What caused this man to react so aggressively to Newman’s abstract paintings? Mr. van Bladeren was a mentally-disturbed realist painter who rejected modern art and used Newman’s work as an example of everything that was wrong with the art world. Salty much?

Needless to say, Mr. van Bladeren had a strong reaction to Newman, but the drama doesn’t stop there. When the Stedelijk Museum Amsterdam hired Daniel Goldreyer, who was recommended by Newman’s widow nonetheless, to restore the artwork in 2001, critics accused the conservator of using a paint roller to hide the damage. Because we can’t have nice things.

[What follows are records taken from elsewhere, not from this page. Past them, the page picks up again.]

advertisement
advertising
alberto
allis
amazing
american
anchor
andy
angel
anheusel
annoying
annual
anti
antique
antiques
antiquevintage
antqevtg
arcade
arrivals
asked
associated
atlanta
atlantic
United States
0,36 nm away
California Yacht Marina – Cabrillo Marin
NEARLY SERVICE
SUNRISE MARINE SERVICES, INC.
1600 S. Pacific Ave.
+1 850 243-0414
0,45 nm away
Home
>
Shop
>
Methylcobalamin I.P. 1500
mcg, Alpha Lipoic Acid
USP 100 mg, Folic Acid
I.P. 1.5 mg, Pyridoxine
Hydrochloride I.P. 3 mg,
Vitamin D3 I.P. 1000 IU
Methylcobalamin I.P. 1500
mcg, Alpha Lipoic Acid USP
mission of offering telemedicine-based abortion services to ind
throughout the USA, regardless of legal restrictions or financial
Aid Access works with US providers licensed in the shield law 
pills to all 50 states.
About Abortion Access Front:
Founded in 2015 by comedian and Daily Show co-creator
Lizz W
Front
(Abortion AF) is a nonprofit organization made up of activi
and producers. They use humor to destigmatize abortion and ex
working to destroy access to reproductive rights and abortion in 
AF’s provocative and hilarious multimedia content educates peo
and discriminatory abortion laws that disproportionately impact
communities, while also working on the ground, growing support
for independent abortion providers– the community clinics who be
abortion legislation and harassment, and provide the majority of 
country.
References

Newman, along with Mark Rothko and Clyfford Still, were the O.G.’s of Color Field Painting. Color Field Painting is just a fancy word for a specific style of abstract painting where artists use large, flat fields of solid color spread throughout the canvas.

Newman hopes viewers will connect to his artwork on a spiritual level, stating, “I hope that my painting has the impact of giving someone as it did me, the feeling of his own totality, of his own separateness, of his own individuality.” As Newman reflects on man’s relationship with the divine, prepare yourself for an overwhelming physical and emotional experience. But please, for all of our sake, don’t go slashing Newman’s painting because of an overwhelming sense of emotion.